I was going to use August is a Bust because bust can mean over, but I didn't want you all to feel like the whole month of August was just a failure because that's not really true and *gasp*.....
(Had terrible insomnia last night after two nights of pretty bad insomnia so I'm right on the edge of manic right now. As if you couldn't already tell. Just a warning to buckle up because this could be a really jangly blog.)
Okay, so anyway.
August is done, man.
Feels kind of funny to be checking in on goals after writing my yearly intentions birthday blog that I was just going to do things instead of track them. But I still have the balance of 2023 to get through and check off those goals before entering my year of being.

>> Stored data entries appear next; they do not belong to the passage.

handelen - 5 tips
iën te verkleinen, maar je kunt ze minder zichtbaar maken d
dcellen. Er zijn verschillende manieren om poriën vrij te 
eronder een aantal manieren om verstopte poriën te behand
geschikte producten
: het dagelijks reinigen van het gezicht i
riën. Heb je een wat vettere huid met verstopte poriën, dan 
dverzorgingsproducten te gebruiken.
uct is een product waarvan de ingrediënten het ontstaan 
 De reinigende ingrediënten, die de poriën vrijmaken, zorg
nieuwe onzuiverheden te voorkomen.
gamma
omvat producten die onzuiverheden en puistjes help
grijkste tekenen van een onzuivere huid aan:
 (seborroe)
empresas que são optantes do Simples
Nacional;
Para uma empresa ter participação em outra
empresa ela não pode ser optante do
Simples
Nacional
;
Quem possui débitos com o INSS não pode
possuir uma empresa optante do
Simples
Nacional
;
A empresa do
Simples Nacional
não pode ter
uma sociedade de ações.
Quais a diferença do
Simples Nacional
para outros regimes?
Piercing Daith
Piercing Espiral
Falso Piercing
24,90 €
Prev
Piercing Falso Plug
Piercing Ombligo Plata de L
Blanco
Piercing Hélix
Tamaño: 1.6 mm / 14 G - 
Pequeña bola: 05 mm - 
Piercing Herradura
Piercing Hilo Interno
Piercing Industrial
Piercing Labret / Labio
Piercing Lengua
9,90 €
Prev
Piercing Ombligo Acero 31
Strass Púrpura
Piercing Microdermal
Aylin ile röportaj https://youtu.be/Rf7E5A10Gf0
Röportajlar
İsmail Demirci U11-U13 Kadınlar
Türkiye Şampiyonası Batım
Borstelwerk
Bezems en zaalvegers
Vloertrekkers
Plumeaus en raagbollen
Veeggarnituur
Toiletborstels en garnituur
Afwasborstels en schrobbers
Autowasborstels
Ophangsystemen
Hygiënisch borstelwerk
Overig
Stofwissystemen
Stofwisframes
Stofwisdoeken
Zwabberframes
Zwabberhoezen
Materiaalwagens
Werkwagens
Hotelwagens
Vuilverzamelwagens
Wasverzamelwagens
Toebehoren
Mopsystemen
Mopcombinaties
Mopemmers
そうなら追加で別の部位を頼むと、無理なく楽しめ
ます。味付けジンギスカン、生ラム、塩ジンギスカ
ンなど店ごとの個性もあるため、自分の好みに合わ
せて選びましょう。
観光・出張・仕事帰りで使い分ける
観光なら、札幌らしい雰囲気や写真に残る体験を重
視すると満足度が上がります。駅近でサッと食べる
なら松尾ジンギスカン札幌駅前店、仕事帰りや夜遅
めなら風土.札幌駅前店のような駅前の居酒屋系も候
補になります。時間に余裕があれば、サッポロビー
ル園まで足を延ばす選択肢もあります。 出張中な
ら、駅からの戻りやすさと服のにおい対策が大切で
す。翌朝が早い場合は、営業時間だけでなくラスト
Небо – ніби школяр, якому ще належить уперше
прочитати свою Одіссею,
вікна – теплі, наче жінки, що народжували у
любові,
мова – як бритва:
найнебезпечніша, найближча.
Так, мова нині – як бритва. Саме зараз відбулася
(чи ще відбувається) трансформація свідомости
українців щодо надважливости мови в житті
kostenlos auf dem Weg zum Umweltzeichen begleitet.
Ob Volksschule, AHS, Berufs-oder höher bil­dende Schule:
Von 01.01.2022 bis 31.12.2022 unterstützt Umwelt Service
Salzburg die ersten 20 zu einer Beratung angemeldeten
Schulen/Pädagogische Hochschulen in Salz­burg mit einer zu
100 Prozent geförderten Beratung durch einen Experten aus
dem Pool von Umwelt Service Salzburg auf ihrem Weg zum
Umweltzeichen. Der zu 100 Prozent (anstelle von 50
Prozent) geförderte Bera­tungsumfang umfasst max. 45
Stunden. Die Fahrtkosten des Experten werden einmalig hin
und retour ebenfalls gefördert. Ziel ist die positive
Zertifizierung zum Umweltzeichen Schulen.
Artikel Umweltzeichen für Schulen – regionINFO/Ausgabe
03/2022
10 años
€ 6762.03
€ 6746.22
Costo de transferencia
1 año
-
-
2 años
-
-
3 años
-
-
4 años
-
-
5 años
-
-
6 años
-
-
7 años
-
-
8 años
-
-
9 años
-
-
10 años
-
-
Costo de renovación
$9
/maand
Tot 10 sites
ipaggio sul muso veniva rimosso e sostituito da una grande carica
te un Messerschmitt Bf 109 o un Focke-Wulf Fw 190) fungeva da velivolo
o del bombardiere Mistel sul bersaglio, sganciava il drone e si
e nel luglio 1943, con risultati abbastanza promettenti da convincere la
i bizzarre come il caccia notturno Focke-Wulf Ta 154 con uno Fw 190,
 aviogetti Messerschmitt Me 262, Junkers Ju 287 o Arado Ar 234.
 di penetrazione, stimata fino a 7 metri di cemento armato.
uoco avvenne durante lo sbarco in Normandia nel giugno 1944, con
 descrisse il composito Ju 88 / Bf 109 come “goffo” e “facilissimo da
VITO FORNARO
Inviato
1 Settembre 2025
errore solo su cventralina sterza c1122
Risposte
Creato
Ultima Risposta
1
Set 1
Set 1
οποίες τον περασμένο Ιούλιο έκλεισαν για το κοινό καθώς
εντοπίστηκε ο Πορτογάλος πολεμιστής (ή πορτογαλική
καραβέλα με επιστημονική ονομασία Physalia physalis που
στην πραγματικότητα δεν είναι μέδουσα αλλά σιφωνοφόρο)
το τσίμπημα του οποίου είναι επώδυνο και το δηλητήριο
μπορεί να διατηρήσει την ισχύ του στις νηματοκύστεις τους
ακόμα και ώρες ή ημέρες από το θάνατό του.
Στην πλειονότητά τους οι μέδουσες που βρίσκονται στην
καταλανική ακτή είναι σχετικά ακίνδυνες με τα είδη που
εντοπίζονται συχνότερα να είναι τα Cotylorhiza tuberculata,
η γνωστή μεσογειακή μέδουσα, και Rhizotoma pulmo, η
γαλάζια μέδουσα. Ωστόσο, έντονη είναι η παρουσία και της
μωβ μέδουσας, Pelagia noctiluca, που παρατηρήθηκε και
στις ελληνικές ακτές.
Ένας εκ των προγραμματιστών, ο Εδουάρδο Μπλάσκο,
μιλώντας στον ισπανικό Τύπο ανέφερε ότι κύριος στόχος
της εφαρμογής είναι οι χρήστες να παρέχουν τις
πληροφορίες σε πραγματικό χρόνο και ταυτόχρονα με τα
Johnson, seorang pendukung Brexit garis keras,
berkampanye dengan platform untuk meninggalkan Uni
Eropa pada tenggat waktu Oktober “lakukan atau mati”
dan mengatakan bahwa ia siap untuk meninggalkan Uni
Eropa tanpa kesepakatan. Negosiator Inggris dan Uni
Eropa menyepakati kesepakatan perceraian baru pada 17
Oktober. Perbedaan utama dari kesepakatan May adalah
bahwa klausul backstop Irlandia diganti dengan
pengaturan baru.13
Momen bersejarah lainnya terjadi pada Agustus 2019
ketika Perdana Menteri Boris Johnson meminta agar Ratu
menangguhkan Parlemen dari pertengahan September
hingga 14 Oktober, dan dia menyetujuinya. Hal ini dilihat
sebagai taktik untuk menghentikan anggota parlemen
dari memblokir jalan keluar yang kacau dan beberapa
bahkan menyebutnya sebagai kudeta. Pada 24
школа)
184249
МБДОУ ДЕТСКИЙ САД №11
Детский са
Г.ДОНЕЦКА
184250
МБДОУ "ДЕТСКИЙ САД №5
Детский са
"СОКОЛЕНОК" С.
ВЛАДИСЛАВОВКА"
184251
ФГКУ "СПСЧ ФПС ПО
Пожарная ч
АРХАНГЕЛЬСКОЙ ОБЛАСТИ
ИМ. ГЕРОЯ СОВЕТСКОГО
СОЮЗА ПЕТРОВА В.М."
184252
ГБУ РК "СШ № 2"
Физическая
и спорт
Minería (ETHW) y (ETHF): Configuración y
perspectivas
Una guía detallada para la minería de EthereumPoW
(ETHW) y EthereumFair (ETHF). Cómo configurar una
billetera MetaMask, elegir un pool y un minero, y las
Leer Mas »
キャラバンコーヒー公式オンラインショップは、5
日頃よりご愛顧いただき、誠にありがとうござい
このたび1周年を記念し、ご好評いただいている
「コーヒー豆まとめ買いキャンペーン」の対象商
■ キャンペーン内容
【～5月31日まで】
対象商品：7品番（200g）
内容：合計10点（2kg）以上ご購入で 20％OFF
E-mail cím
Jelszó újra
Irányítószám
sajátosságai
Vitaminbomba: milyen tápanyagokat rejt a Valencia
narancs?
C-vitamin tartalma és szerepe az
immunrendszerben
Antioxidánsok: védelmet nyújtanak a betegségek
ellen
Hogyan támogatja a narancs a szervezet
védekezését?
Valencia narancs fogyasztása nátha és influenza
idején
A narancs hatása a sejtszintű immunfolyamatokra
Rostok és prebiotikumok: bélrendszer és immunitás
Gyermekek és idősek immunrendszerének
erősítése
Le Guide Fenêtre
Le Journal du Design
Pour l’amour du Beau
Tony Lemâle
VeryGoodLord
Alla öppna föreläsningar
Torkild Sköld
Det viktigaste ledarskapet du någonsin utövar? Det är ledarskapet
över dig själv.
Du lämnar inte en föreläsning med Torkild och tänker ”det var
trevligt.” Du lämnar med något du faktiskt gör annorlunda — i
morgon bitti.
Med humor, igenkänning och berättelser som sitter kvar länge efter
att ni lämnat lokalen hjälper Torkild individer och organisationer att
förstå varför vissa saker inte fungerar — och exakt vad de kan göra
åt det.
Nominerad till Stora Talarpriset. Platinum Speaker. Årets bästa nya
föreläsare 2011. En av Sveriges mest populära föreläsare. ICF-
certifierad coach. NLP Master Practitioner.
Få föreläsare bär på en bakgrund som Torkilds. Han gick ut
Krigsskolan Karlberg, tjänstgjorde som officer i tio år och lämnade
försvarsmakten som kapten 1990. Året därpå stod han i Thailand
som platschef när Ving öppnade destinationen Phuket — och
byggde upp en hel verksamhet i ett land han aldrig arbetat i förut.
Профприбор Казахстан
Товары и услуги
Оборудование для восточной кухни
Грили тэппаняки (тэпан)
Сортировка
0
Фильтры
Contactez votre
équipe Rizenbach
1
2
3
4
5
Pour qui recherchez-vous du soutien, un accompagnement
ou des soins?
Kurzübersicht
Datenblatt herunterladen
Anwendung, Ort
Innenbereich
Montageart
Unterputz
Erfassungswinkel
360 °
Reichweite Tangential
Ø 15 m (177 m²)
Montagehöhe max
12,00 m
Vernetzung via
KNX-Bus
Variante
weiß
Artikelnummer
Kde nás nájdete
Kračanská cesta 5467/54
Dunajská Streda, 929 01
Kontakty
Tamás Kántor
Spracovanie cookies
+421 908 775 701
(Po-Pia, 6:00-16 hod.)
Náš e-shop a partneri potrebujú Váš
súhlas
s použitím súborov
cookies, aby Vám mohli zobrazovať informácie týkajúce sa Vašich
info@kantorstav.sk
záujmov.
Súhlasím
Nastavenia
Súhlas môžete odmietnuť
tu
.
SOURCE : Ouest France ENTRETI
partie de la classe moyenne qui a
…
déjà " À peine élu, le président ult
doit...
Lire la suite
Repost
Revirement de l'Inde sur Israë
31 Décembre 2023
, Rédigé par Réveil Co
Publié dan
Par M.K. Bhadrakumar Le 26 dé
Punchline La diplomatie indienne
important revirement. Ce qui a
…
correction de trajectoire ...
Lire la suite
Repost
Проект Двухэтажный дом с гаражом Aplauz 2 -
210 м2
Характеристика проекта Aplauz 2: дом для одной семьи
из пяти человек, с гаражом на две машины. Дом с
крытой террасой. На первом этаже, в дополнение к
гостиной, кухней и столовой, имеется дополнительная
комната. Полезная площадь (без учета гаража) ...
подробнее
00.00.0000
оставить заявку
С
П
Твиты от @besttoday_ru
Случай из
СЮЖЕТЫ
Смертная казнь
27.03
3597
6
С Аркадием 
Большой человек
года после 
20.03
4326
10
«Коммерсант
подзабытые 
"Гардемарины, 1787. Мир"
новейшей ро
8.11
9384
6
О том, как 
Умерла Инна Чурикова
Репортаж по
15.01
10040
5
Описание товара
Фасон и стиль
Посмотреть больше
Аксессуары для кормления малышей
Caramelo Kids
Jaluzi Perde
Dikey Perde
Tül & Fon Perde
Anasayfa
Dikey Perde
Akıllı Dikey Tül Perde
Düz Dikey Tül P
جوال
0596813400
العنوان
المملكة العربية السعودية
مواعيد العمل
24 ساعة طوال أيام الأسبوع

Reading: For the memoir/bio I actually ended up with two because the Fantastic Stranglings pick was a series of personal essays too. So I read Pageboy by Elliot Page and Congratulations, the Best is Over! by R. Eric Thomas. I enjoyed the Elliot Page book. It was interesting because I often check reviews after I finish a book to see what other people thought about it and there were a lot of people who thought he didn't really reveal anything. He didn't get personal. Hunh...I mean, he talked about how he felt growing up, he talked about his early years in the Canadian arts industry and then in Hollywood and how disconnected he felt from the Pretty Princess they kept trying to mold him into. He talked about the number of times people tried to get him to dress differently, or act differently. He talked about his parents. He talked about his childhood. He talked about relationships and coming out first as a lesbian then later as trans and what those experiences were like, how they differed from each other in people's reactions and support. He talked about a lot. What he didn't talk about was if he was getting bottom surgery or not. So my guess is basically what these people wanted was more detail about his privates. Which, they are called privates for a reason.
The R. Eric Thomas book was interesting in a different way. It was a Fantastic Stranglings book so it was an automatic read for me as part of my yearly goals. I read the first couple and was like, wait, I think I "know" this guy. Looked up his name on Goodreads and saw that I had read his first book. And only gave it three stars. It was just okay for me. I didn't connect with him that much and I didn't find them as funny as other people did. I would never have picked up the second book if it hadn't been a Stranglings choice. And...that would have been fine. I still don't really connect with him or find him all that funny. Though this book wasn't marketed as humorous (I don't think) so maybe they've stopped pushing that angle.
I wrote about the self help already, enjoyed it, not really all that much of a self help book. Still counts.
As far as numbers go my goal for 2023 was 60 books and I finished my 60th book on Tuesday. Since I still have the three monthly musts for the balance of the year I think I'll go in and adjust my goal to 72, which would then put me 13 books ahead of schedule.
Writing went well. Hit my numbers for the month even with the travel at the beginning. I'm not sure I'm going back to the long story I started back in January for my exchanges with Dana. At least for a few weeks I think it's going to be quick hit prompted writing there. Probably the same for here. Though spooky season is upon us and that's normally a pretty fertile time for me. For some reason people hanging up skeletons and wearing all black is inspirational. I'm ahead by 25 nonfiction pieces and 2 fiction (plus a few banked and that whole long incomplete story as well). I think I'll actually hit that stretch goal, but I'm still not 100% positive because there is a lot of year left to hit a wall.
How optimistic!
Still not drinking. Don't know how long that will stick, but for now it's working for me.
Almost completely tapered off of the HRT still debating on if I start the new regimen or not.
Facebook slid right back into too much by the end of the month. Need to figure out how to balance that out as enough but not too much. You all are just too interesting and great time wasters.
Workouts were good not great. Had some scheduling issues so nothing drastic, just some skips here and there. Trying to get the right cardio/weights balance there as well. Thinking about joining a gym again, there are a couple of machines I just dearly miss and haven't been able to replicate easily with home workouts. Always a bit weird to me that somewhere along the line I turned into the sort of person who has favorite gym equipment.
I would be setting September mini goals here, but instead it will just be tracking the reading and writing to maintain those 2023 numbers but not adding anything else. The self help book is Deep Work, and funny aside on this one. I read a post the other that made me just laugh and shake my head in that smash the fucking patriarchy way... Books geared toward women improving themselves are published as self help books. Books geared toward men improving themselves are marketed as business books. And yes, you can argue that business books (like Deep Work) aren't just for men, and books about being more emotionally present aren't just for women, but the covers, the blurbs, the authors all say otherwise. Good thing I'm gender fluid in my reading.
The memoir is The Many Lives of Mama Love: A Memoir of Lying, Stealing, Writing and Healing. A few chapters in and it's already a bit rough. But stories about addiction usually are.
The Fantastic Strangling book I can't remember the title of, but it won't be released for a bit, and it's on all of the "most anticipated Fall books" lists, so we will see if I can get it from the library in time to read for September.
September is looking to be busy otherwise, end of the soccer season, beginning of hockey and college football and a few musicals and plays in there as well. Roll on Fall!